The diminution of our sovereignty is dramatised by the presence in Dublin of an international rescue team, but our capacity to determine our own future was prejudiced quite some time ago when a combination of the failures of our banking system and of our public finances put us massively in hock to the ECB. That left us vulnerable to action by that institution, which 10 days ago decided that it could no longer sustain this growing Irish drain on its finances, which was starting to threaten its capacity to steer the euro zone through its existential crisis.

It is a measure of the enormous scale of the damage done by the policy failures of the governments of the past decade that these blunders have put at risk not alone the solvency of the small Irish economy but the survival of the whole euro zone.

Two or perhaps three issues may come up for discussion in the negotiations at Upper Merrion Street.

The first will involve the conditions to be attached to the proposed loan. Honohan believes that the steps we are already taking may be largely sufficient to meet the requirements of our potential lenders. Although we have not yet furnished to the commission full details of our €6 billion budget measures or of our four-year fiscal plan, Ollie Rehn of the commission has been well enough briefed about our Government’s budgetary and four-year fiscal plans to have been able to indicate the commission’s broad approval of these proposals.

While it is possible that the IMF will look for something extra, there is a good chance that in this aspect of the problem we may not be required to do much more than implement the measures to which we have already wisely committed – although it is perhaps possible that the €15 billion target of adjustments over the next four years might have to be somewhat increased.

I doubt our visitors will be impressed by the Croke Park agreement, which blocks any move to bring our public service pay rates down towards those of most of our EU partners. But they may decide to leave it to a future government to decide whether this issue will need to be re-addressed before 2014.

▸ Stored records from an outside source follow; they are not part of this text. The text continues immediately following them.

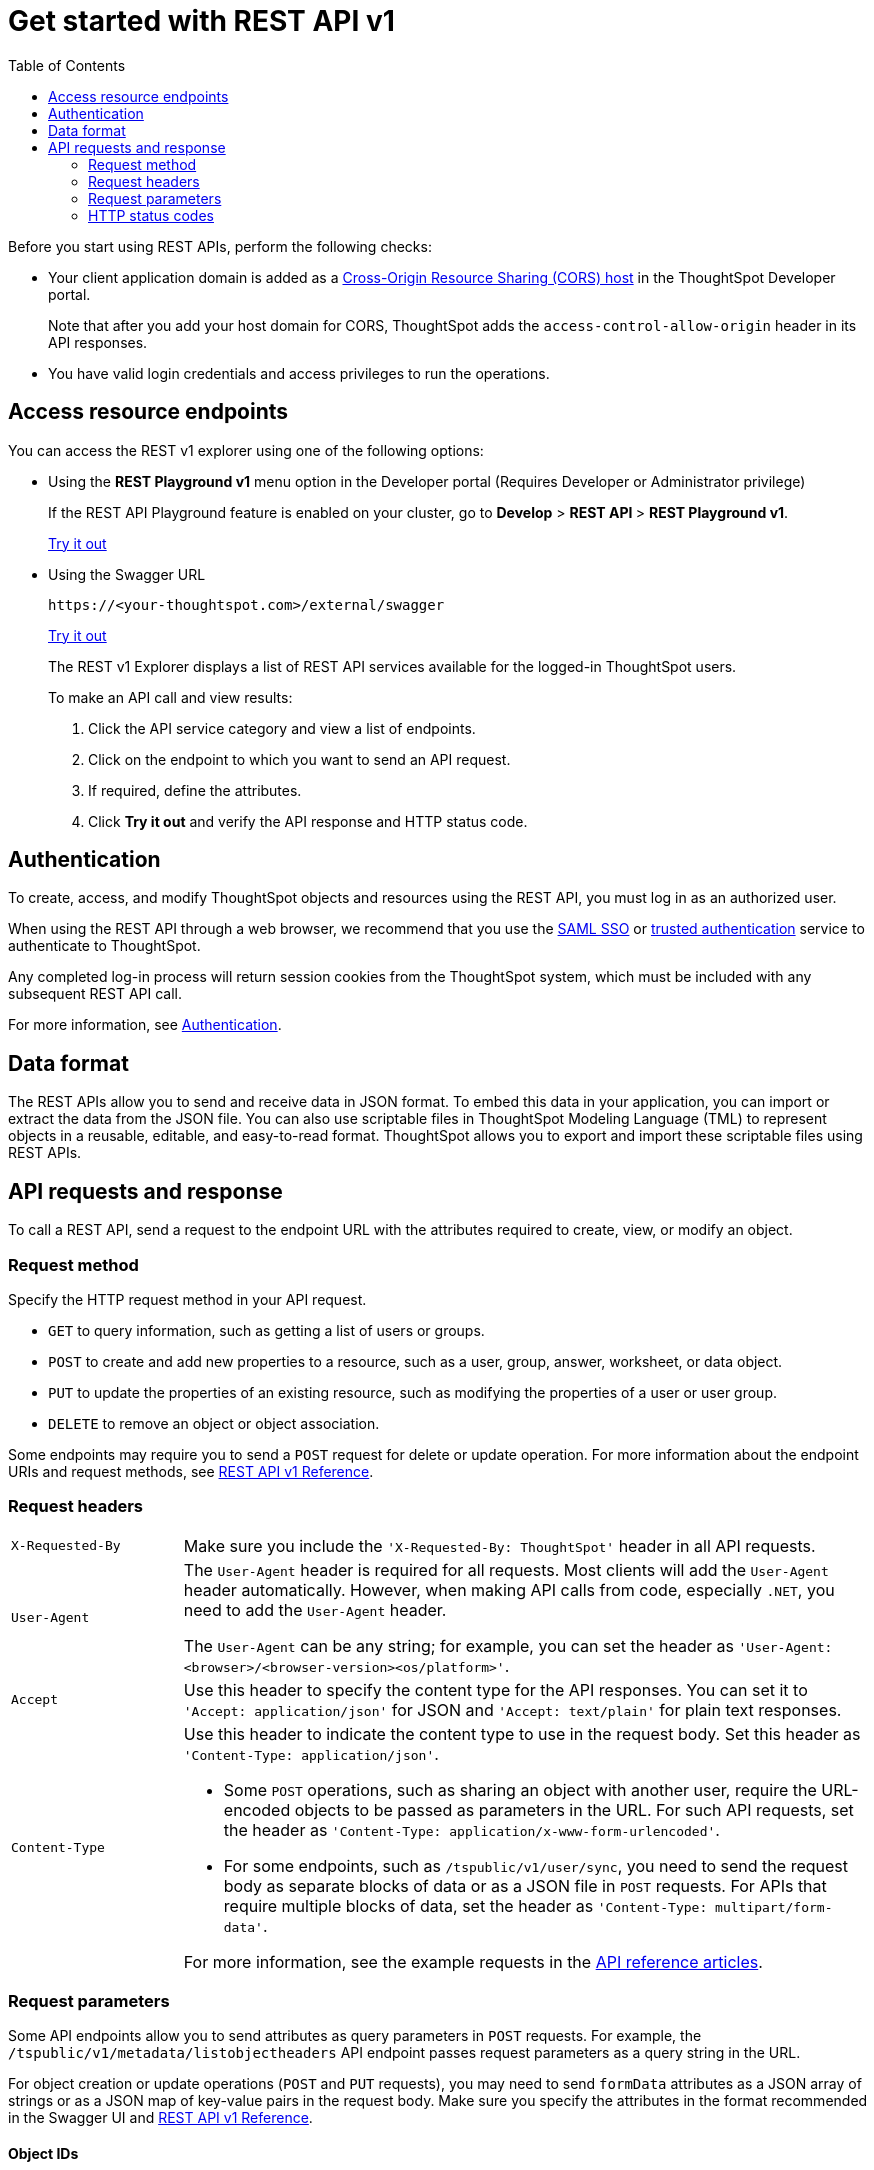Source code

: = Get started with REST API v1
:toc: true
:toclevels: 2

:page-title: Getting started with REST APIs
:page-pageid: rest-api-getstarted
:page-description: Get started with REST API to access, create, and manage ThoughtSpot resources programmatically.

Before you start using REST APIs, perform the following checks:

* Your client application domain is added as a xref:security-settings.adoc[Cross-Origin Resource Sharing (CORS) host] in the ThoughtSpot Developer portal.
+
Note that after you add your host domain for CORS, ThoughtSpot adds the `access-control-allow-origin` header in its API responses.

* You have valid login credentials and access privileges to run the operations.

== Access resource endpoints

You can access the REST v1 explorer using one of the following options:

* Using the *REST Playground v1* menu option in the Developer portal (Requires Developer or Administrator privilege)
+
If the REST API Playground feature is enabled on your cluster, go to *Develop* > **REST API **> *REST Playground v1*.

+
++++
<a href="{{previewPrefix}}/tspublic/rest/playgroundV1" id="preview-in-playground" target="_blank">Try it out</a>
++++


* Using the Swagger URL
+
----
https://<your-thoughtspot.com>/external/swagger
----
+
++++
<a href="{{tshost}}/external/swagger" id="preview-in-playground" target="_blank"> Try it out</a>
++++
The REST v1 Explorer displays a list of REST API services available for the logged-in ThoughtSpot users.

+
To make an API call and view results:

. Click the API service category and view a list of endpoints.
. Click on the endpoint to which you want to send an API request.
. If required, define the attributes.
. Click **Try it out** and verify the API response and HTTP status code.

== Authentication

To create, access, and modify ThoughtSpot objects and resources using the REST API, you must log in as an authorized user.

When using the REST API through a web browser, we recommend that you use the xref:configure-saml.adoc[SAML SSO] or xref:trusted-authentication.adoc[trusted authentication] service to authenticate to ThoughtSpot.

Any completed log-in process will return session cookies from the ThoughtSpot system, which must be included with any subsequent REST API call.

For more information, see xref:api-auth-session.adoc[Authentication].

== Data format

The REST APIs allow you to send and receive data in JSON format.
To embed this data in your application, you can import or extract the data from the JSON file.
You can also use scriptable files in ThoughtSpot Modeling Language (TML) to represent objects in a reusable, editable, and easy-to-read format. ThoughtSpot allows you to export and import these scriptable files using REST APIs.

== API requests and response

To call a REST API, send a request to the endpoint URL with the attributes required to create, view, or modify an object.


=== Request method

Specify the HTTP request method in your API request.

* `GET` to query information, such as getting a list of users or groups.
* `POST` to create and add new properties to a resource, such as a user, group, answer, worksheet, or data object.
* `PUT` to update the properties of an existing resource, such as modifying the properties of a user or user group.
* `DELETE` to remove an object or object association.

Some endpoints may require you to send a `POST` request for delete or update operation. For more information about the endpoint URIs and request methods, see xref:rest-api-reference.adoc[REST API v1 Reference].


=== Request headers

[width="100%" cols="1,4"]
|===
|`X-Requested-By`| Make sure you include the `'X-Requested-By: ThoughtSpot'` header in all API requests.
|`User-Agent`|The `User-Agent` header is required for all requests.  Most clients will add the `User-Agent` header automatically. However, when making API calls from code, especially `.NET`, you need to add the `User-Agent` header.

The `User-Agent` can be any string; for example, you can set the header as `'User-Agent: <browser>/<browser-version><os/platform>'`.
|`Accept`| Use this header to specify the content type for the API responses. You can set it to `'Accept: application/json'` for JSON and `'Accept: text/plain'` for plain text responses.
|`Content-Type` a| Use this header to indicate the content type to use in the request body. Set this header as `'Content-Type: application/json'`.

* Some `POST` operations, such as sharing an object with another user, require the URL-encoded objects to be passed as parameters in the URL. For such API requests, set the header as `'Content-Type: application/x-www-form-urlencoded'`.

* For some endpoints, such as `/tspublic/v1/user/sync`, you need to send the request body as separate blocks of data or as a JSON file in `POST` requests. For APIs that require multiple blocks of data, set the header as `'Content-Type: multipart/form-data'`.

For more information, see the example requests in the xref:rest-api-reference.adoc[API reference articles].
|===

=== Request parameters

Some API endpoints allow you to send attributes as query parameters in `POST` requests. For example, the  `/tspublic/v1/metadata/listobjectheaders` API endpoint passes request parameters as a query string in the URL.

For object creation or update operations (`POST` and `PUT` requests), you may need to send `formData` attributes as a JSON array of strings or as a JSON map of key-value pairs in the request body. Make sure you specify the attributes in the format recommended in the Swagger UI and xref:rest-api-reference.adoc[REST API v1 Reference].

==== Object IDs

All ThoughtSpot objects and resources are assigned a Globally Unique Identifier (GUID) by default. Most endpoints require you to specify the GUID to access, query, or modify a specific object. You can query the metadata list to get a list of objects of a specific type and the GUIDs assigned to each of these objects.

For example, you can use the `/tspublic/v1/metadata/listvizheaders` endpoint to get a list of the Liveboards and their GUIDs:

[source,JSON]
----
[
{
   "id":"d084c256-e284-4fc4-b80c-111cb606449a",
   "name":"Sales Performance",
   "description":"",
   "author":"67e15c06-d153-4924-a4cd-ff615393b60f",
   "created":1642560047638,
   "modified":1642560047638,
   "modifiedBy":"67e15c06-d153-4924-a4cd-ff615393b60f",
   "owner":"d084c256-e284-4fc4-b80c-111cb606449a",
   "isAutoCreated":false,
   "isAutoDelete":false
},
{
   "id":"74852035-9624-4fac-b352-200fa8506b14",
   "name":"Object Usage",
   "description":"",
   "author":"67e15c06-d153-4924-a4cd-ff615393b60f",
   "created":1620198465429,
   "modified":1620198473992,
   "modifiedBy":"67e15c06-d153-4924-a4cd-ff615393b60f",
   "owner":"74852035-9624-4fac-b352-200fa8506b14",
   "isAutoCreated":false,
   "isAutoDelete":false
}
]
----

=== HTTP status codes

For each API request, ThoughtSpot sends a response. The API returns one of the following response codes upon completing a request operation:

* *200*
+
Indicates a successful operation. The API returns a response body.
* *204*
+
Indicates a successful operation. The 204 response code does not include a response body.
* *400*
+
Indicates a bad request. You may have to modify the request before making another call.
* *401*
+
Indicates an unauthorized request. Check if you have the required credentials and object access to send the API request.

* *415*
+
Indicates an unsupported media type. Check the media type specified in the `Content-Type` header.

* *500*
+
Indicates an internal server error. Check if the data format of the request is supported. Verify if the server is available and can process the request.
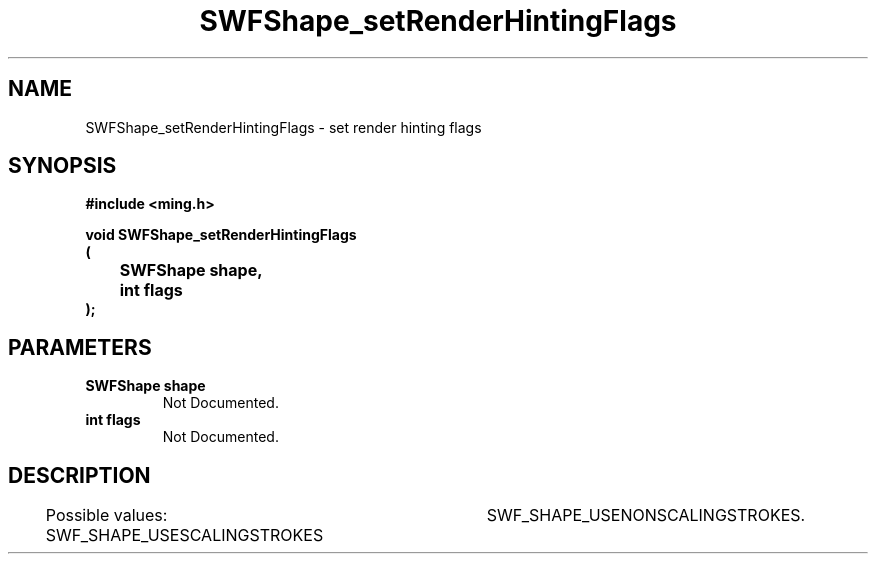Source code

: .\" WARNING! THIS FILE WAS GENERATED AUTOMATICALLY BY c2man!
.\" DO NOT EDIT! CHANGES MADE TO THIS FILE WILL BE LOST!
.TH "SWFShape_setRenderHintingFlags" 3 "12 September 2008" "c2man shape.c"
.SH "NAME"
SWFShape_setRenderHintingFlags \- set render hinting flags
.SH "SYNOPSIS"
.ft B
#include <ming.h>
.br
.sp
void SWFShape_setRenderHintingFlags
.br
(
.br
	SWFShape shape,
.br
	int flags
.br
);
.ft R
.SH "PARAMETERS"
.TP
.B "SWFShape shape"
Not Documented.
.TP
.B "int flags"
Not Documented.
.SH "DESCRIPTION"
Possible values:
SWF_SHAPE_USESCALINGSTROKES 	SWF_SHAPE_USENONSCALINGSTROKES.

A second issue will be the terms of the proposed loan. Will we be charged a fee of some kind for any part of this facility that is not used? And what interest rate will be charged on any money actually drawn down – 5 per cent? It is in any event clear that this new loan will certainly cost us a good deal more than the present ECB facility.

A third possible issue – which in my view simply ought not to arise – is our corporate tax rate.

Some EU governments may pretend to believe that it would be sensible of us to raise additional revenue by increasing our corporate tax rate – but their real concern is, of course, to make us less competitive with their own industries than we are at present.

But I would have thought that the key concern of this expert team must be to enhance, rather than to diminish by such an imposition, our future growth prospects.